There was no lock or latch, nothing to make her feel safe even though she knew a creature of that size could tear the door from its hinges. She half-wondered why she was even bothering to hide, except that she felt she shouldn’t stop trying to live—not yet, anyway.
The smell in the outhouse was not as extreme as it would be in summer, but it was still unpleasant. Mattie had a vague idea that it might cover up her scent and the creature wouldn’t be able to find her, though she didn’t truly believe it could be fooled by such tricks. It wasn’t a regular sort of animal.
What an embarrassing way to die, hiding in the toilet. She covered her mouth with her mittens, trying not to giggle. Why, oh why, was she about to laugh when her life was in danger?
It’s because you’re scared, so scared you’re on the verge of hysteria. Then she heard it outside, the huffs and the snorts, its enormous bulk moving slowly toward the place where she hid.

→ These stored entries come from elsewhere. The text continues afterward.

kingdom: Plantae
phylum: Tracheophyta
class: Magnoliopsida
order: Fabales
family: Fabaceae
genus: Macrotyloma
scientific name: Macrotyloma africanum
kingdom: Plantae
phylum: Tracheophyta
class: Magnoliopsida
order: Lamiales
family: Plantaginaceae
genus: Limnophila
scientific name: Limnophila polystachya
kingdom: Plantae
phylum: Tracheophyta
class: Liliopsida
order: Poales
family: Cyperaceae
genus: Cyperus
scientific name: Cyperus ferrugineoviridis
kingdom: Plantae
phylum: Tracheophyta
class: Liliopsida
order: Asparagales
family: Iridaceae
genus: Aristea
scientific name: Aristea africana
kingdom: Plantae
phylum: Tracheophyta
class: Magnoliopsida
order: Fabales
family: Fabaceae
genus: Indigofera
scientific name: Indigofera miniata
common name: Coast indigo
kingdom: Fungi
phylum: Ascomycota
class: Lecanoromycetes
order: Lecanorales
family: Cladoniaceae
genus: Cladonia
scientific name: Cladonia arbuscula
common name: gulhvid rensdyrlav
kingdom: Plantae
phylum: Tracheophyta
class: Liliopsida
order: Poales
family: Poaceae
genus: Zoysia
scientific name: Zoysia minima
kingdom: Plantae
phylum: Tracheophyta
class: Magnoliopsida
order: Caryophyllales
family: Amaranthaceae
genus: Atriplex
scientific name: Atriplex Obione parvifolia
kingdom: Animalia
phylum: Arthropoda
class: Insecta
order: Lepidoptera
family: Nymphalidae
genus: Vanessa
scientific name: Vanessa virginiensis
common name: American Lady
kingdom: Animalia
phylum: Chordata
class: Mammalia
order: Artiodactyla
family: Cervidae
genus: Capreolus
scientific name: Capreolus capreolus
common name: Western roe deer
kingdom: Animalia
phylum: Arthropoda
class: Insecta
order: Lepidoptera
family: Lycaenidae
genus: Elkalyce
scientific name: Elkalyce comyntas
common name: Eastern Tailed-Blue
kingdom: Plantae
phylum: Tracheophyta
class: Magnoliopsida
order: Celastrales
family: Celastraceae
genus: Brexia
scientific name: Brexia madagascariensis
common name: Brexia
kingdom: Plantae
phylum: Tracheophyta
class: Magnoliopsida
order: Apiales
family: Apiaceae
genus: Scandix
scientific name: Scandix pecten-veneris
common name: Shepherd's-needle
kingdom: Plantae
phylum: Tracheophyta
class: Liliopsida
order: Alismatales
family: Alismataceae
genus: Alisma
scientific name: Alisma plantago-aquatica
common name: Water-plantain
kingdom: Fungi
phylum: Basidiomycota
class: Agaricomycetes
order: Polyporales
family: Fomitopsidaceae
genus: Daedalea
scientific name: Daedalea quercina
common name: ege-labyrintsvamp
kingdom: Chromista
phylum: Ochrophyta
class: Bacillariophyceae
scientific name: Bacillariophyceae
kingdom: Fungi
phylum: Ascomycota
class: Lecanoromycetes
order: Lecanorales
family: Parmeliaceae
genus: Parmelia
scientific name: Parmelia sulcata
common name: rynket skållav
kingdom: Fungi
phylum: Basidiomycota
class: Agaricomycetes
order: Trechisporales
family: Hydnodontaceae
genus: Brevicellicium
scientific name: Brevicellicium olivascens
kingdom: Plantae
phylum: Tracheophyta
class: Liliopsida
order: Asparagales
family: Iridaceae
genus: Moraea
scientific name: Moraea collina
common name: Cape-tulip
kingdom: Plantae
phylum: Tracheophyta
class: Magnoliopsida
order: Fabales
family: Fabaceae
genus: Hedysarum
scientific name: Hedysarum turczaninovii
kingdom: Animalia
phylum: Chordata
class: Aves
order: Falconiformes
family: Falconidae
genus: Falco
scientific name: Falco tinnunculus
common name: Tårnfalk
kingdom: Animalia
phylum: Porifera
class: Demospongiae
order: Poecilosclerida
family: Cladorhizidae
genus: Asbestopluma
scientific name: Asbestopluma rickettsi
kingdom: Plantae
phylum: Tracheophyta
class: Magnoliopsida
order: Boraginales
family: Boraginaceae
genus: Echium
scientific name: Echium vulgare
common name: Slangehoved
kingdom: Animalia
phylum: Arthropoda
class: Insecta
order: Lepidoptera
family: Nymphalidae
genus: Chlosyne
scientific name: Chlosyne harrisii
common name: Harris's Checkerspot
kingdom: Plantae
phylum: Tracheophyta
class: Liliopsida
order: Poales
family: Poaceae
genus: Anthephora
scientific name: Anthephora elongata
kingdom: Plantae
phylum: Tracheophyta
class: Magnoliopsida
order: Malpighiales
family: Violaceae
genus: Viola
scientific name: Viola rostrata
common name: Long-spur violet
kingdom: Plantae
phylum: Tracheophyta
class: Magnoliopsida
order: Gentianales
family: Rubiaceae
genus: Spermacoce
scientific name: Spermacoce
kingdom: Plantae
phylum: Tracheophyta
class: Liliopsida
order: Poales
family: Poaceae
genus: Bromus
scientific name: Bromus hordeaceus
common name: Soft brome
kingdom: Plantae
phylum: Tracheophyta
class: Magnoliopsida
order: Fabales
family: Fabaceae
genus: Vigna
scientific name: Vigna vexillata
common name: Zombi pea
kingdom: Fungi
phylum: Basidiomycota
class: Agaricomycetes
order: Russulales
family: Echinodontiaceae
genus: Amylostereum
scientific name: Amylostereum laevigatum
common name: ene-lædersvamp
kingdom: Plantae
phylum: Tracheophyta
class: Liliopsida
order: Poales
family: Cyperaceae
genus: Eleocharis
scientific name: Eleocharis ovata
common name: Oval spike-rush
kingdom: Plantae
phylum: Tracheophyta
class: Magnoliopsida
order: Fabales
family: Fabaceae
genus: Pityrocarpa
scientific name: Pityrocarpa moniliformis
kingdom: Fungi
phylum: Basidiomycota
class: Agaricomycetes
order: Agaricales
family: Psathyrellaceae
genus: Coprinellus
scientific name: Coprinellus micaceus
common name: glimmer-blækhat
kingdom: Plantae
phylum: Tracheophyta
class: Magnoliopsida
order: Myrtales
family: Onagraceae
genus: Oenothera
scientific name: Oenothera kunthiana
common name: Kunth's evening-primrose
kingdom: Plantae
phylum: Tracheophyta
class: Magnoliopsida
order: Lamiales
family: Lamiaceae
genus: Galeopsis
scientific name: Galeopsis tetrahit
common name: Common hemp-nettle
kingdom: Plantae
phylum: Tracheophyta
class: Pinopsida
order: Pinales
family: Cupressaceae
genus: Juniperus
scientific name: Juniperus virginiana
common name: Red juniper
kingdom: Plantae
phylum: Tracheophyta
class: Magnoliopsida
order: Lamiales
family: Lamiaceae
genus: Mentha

Mattie backed away from the door, but there was nowhere to go in the tiny space. William had put a wooden lid over the hole (“because we’re not animals, Mattie”), and she sat down on the lid very quietly, and made herself as still as possible.
She heard the creature sniffing outside, very close, and thought now would be an excellent time for William to come charging out of the cabin with the rifle. But of course there was no sound of the cabin door opening and closing, no crack of a shot to shatter the night.